Since 1985, PCUN has advocated for Oregon farmworkers and working Latinx families, working tirelessly to empower these communities to understand and take action against systematic exploitation and its harmful effects. PCUN’s efforts are divided among these entities and programs:
Also based in Woodburn, FHDC builds and manages farmworker housing with farmworker participation. Founded in 1990 by PCUN, Oregon Legal Services and Salud Medical Clinic. In 1992 FHDC started the development of our first housing project, Nuevo Amanecer, Phase I, amid fierce opposition from some community leaders who preferred to see farmworkers segregated in remote labor camps. Governor Barbara Roberts was instrumental in overcoming this opposition and making this project happen and has continued to support FHDC’s efforts. We opened the doors of Nuevo Amanecer to 50 families in 1994.
25 years later, with the addition of our latest development Colonia Jardines in Silverton, we now provide housing to nearly 1,300 individuals in six cities (Woodburn, Salem, Stayton, Silverton, Sublimity and Independence, Oregon). We are currently in the process of building Colonia Unidad in Woodburn, a workforce housing project, to support a changing community to increase career mobility and opportunities for advancement for farmworkers and other low-income individuals and families.
Based in Salem, SKCE promotes educational accountability and equity in the Salem-Keizer School District and in the district’s programs serving low-income and minority children. Founded in 1999 and incorporated in 2003, the Coalition has given the achievement gap, accountability, and transparency a high profile and made them enduring issues regarding the District’s treatment of low-income students and students of color. Even while demanding and advancing institutional accountability, the Coalition has forged solid working relationships with top leaders of the Oregon Department of Education and the Salem-Keizer School District and has developed a model of training for Latino and immigrant parents
Mano a Mano (Hand in Hand) is based in Salem. MaM was originally established in the summer of 1988 in response to the emergency needs of migrant farm workers and their families, as a result of acute crop failures and an over-supply of workers. Our mission is to provide opportunities for our clients to gain knowledge and skills for self-sufficiency; and to increase access to education and health care. We see ourselves not as service providers, but as being in service to the community. Our vision is for our region to be a community of justice where families are strong, safe, and nurturing, and where children thrive
Based in Woodburn, MLP is an organization of farmworker women developing their leadership through an economic micro-enterprise and mutual support. It began in 1997 as a PCUN project and incorporated as an independent non-profit in 2001. Each year, about two-dozen MLP members manufacture and sell holiday wreaths, gaining skills and earning income for their families. Sales have totaled more than $200,000 in recent years. MLP organizes educational and mutual support gatherings for farmworker women and participates actively in campaigns of other Alianza Poder organizations.
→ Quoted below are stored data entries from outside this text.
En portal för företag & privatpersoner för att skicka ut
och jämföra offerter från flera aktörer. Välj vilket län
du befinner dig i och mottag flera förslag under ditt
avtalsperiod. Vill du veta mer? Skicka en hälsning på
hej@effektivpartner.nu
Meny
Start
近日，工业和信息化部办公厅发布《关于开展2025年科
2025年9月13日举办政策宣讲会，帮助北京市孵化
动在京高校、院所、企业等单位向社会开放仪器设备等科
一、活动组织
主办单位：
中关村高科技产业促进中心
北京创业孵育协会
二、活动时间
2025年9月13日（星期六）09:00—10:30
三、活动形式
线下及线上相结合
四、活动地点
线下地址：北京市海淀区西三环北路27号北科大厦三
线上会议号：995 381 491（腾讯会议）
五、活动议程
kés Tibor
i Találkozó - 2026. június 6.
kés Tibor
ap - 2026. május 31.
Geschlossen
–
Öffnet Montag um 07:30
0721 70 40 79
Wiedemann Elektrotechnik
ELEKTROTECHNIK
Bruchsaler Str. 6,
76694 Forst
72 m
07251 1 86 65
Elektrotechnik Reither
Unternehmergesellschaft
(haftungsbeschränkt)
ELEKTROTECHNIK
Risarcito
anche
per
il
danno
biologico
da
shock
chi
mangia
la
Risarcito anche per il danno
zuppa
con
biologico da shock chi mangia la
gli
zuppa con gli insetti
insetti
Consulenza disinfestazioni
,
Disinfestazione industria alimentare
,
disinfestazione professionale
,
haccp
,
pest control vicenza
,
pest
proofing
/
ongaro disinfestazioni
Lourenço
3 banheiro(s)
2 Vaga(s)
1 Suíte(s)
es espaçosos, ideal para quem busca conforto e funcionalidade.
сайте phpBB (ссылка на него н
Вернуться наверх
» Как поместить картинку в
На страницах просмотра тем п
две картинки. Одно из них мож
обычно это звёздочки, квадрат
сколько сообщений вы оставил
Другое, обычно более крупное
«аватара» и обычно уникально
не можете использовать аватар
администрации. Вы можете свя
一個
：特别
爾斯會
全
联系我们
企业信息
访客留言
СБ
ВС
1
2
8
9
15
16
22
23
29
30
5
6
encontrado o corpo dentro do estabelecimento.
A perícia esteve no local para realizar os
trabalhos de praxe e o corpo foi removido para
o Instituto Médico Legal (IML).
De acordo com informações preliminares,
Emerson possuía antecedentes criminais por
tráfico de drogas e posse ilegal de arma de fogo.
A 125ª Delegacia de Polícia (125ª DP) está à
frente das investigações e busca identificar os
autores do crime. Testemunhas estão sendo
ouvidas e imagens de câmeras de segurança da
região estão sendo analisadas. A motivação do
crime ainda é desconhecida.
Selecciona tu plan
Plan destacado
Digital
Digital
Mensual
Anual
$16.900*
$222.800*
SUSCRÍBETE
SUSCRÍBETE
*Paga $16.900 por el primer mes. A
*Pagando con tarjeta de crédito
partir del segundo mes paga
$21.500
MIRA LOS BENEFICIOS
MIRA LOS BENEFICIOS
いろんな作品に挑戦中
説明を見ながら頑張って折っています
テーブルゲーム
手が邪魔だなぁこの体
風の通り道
Founded in 1996 and based in Salem, LUS develops Latino youth leadership. LUS has conducted numerous campaigns to counter discrimination especially by law enforcement and school officials. LUS has led the campaigns in Oregon to prevent minimum wage rollbacks aimed at youth, and to enact legalization and in-state tuition for undocumented high school graduates.
Radio Poder, “La Voz del Pueblo” is Oregon’s mass media activism platform for social change that raises awareness for important local causes and connects families to opportunities to transform their communities for the well-being of all, especially Latino/a/e/x, Indigenas, y Afro-descendientes working families with trusted, vital, and timely information. Radio Poder’s mission is to entertain, educate and to organize Oregon’s Latin community in Spanish and Indigenous Latin-American Languages. They reach over 350,000 Latin people in Oregon, in eight counties and 27 municipalities, from Coburg to Tualatin.
Founded in 1977, the CSPC mission to provide immigration integration services to immigrants and farmworkers to improve their quality of life. The CSPC serves over a thousand people annual and provides a variety of services including: legal representation for immigrant matters, referral services, translations, assistance filling various forms (i.e medical, work, school related), and public notary services. These services are vital because they provide an entry point to better economic and health stability for Oregon’s most vulnerable workforce.